Neural-Swarm: Decentralized Close-Proximity Multirotor Control Using Learned Interactions

TL;DR

Neural-Swarm introduces a decentralized control method for multirotor swarms that leverages a neural network to accurately model aerodynamic interactions, enabling close-proximity flight with improved stability and reduced errors.

Contribution

The paper presents a novel neural network-based approach for modeling complex multirotor interactions, enabling stable close-proximity swarm control beyond traditional safety distances.

Findings

Significantly reduces height tracking errors compared to baseline controllers.

Demonstrates generalization of the learned model to larger swarm sizes.

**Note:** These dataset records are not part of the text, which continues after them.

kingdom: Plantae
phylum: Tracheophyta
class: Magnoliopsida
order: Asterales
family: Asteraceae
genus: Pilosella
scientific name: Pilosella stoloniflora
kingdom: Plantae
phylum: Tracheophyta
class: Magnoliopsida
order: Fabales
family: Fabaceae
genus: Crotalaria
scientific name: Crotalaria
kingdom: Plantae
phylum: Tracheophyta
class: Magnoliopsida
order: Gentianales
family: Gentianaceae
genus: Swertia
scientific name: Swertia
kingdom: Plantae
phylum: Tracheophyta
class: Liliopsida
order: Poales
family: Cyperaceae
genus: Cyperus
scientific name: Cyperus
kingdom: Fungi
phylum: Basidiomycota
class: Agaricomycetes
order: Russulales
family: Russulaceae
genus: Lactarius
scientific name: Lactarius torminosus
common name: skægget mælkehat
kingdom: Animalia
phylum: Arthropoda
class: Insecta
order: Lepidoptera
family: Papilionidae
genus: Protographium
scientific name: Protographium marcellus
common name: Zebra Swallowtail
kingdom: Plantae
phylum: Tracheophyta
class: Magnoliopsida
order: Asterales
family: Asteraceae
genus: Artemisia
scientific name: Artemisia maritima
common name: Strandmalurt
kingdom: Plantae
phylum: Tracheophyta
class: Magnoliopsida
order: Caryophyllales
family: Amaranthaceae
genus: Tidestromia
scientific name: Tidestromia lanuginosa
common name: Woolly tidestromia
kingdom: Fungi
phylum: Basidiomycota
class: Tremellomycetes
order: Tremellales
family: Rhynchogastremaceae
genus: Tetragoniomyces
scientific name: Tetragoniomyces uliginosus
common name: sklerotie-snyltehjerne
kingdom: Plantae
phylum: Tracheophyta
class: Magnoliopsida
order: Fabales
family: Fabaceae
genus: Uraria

Achieves stable close-proximity flight in experimental tests.

Abstract

In this paper, we present Neural-Swarm, a nonlinear decentralized stable controller for close-proximity flight of multirotor swarms. Close-proximity control is challenging due to the complex aerodynamic interaction effects between multirotors, such as downwash from higher vehicles to lower ones. Conventional methods often fail to properly capture these interaction effects, resulting in controllers that must maintain large safety distances between vehicles, and thus are not capable of close-proximity flight. Our approach combines a nominal dynamics model with a regularized permutation-invariant Deep Neural Network (DNN) that accurately learns the high-order multi-vehicle interactions. We design a stable nonlinear tracking controller using the learned model. Experimental results demonstrate that the proposed controller significantly outperforms a baseline nonlinear tracking controller with up to four times smaller worst-case height tracking errors. We also empirically demonstrate the ability of our learned model to generalize to larger swarm sizes.